Geordie actor Ray Stevenson looks permanently constipated as po-faced vigilante Frank Castle. He’s brutally efficient in the fight scenes and looks comfortable with the various weapons, but suffers from a mangled accent. The same is true of fellow Brit Dominic West, who plays Billy Russoti/Jigsaw. He’s loud and one-dimensional as the hatchet-faced certifiable loon, going for full-on panto villain rather than aiming for emotional scars to match the physical ones.

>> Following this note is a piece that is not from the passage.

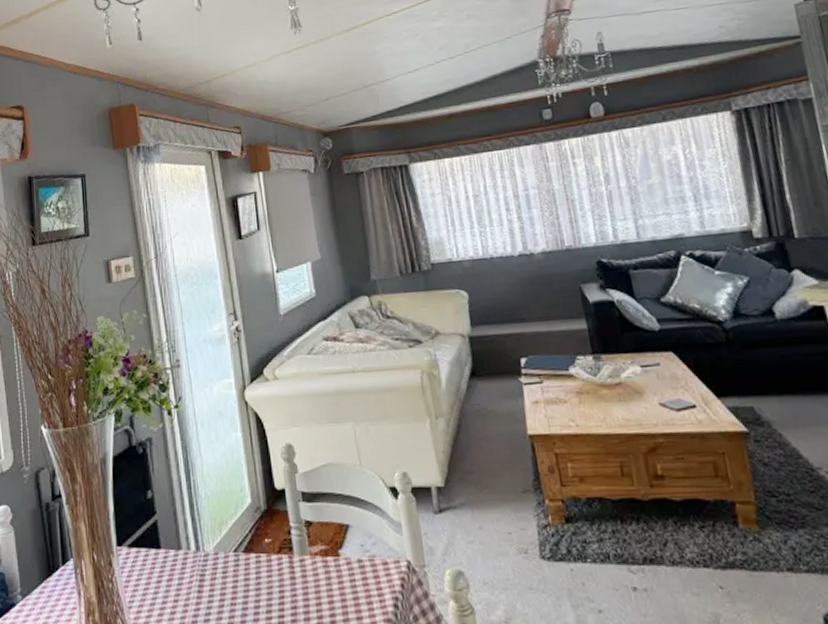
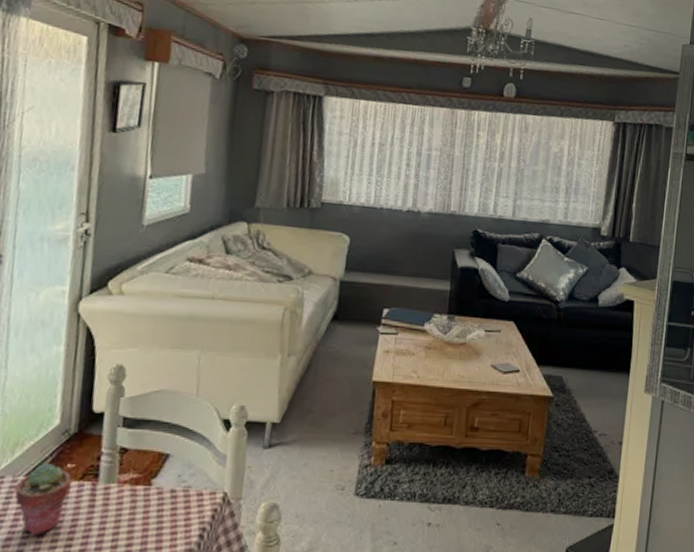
potted succulent: none [227,538,272,607] -> present [13,462,72,536]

Dash Mihok is also guilty of coarse acting as “Punisher Task Force” leader Martin Soap. He’s a bright-eyed, bushy-tailed, lumbering, gormless buffoon. But he has reasonable timing which sells the comedy. Colin Salmon is deep-voiced, deadpan and hard as nails as FBI Agent Paul Budiansky. Meanwhile Doug Hutchison (familiar to fans of “The X-Files” as Jeffrey Tooms) does exactly what it says on the tin as Loony Bin Jim. There’s no subtlety to be found as the antsy, ultra-violent mental patient. But he at least commits to the role. Julie Benz is insipid as damsel-in-distress Angela, but she has thankfully dropped the squeaky voice that annoys me so much in “Dexter”.
The original music by Michael Wandmacher starts off sounding like a cheap knock-off of Danny Elfman’s original “Batman” score. But after a while it veers off into generic, overly loud orchestral arrangements ripe with stabbing brass and strings. The problem is that although the music is fairly effective in its style (lots of metallic percussion and forbidding brass, with the odd bout of electric guitar and snare drum) its prevalence means you learn to filter it out, so it stops meaning anything.
“Punisher – War Zone” is a completely predictable, balls-to-the-wall action movie ripped from a popular comic book. It’s big, loud, crass and strangely entertaining. It doesn’t pretend to be anything that it’s not and is surprisingly funny in places. The direction is macho, the writing appalling in places and the performances either OTT or wooden. But despite all its deficiencies I rather enjoyed it. If you’re after some brainless action fare that’s not going to try and make you think, then this is definitely right up your street.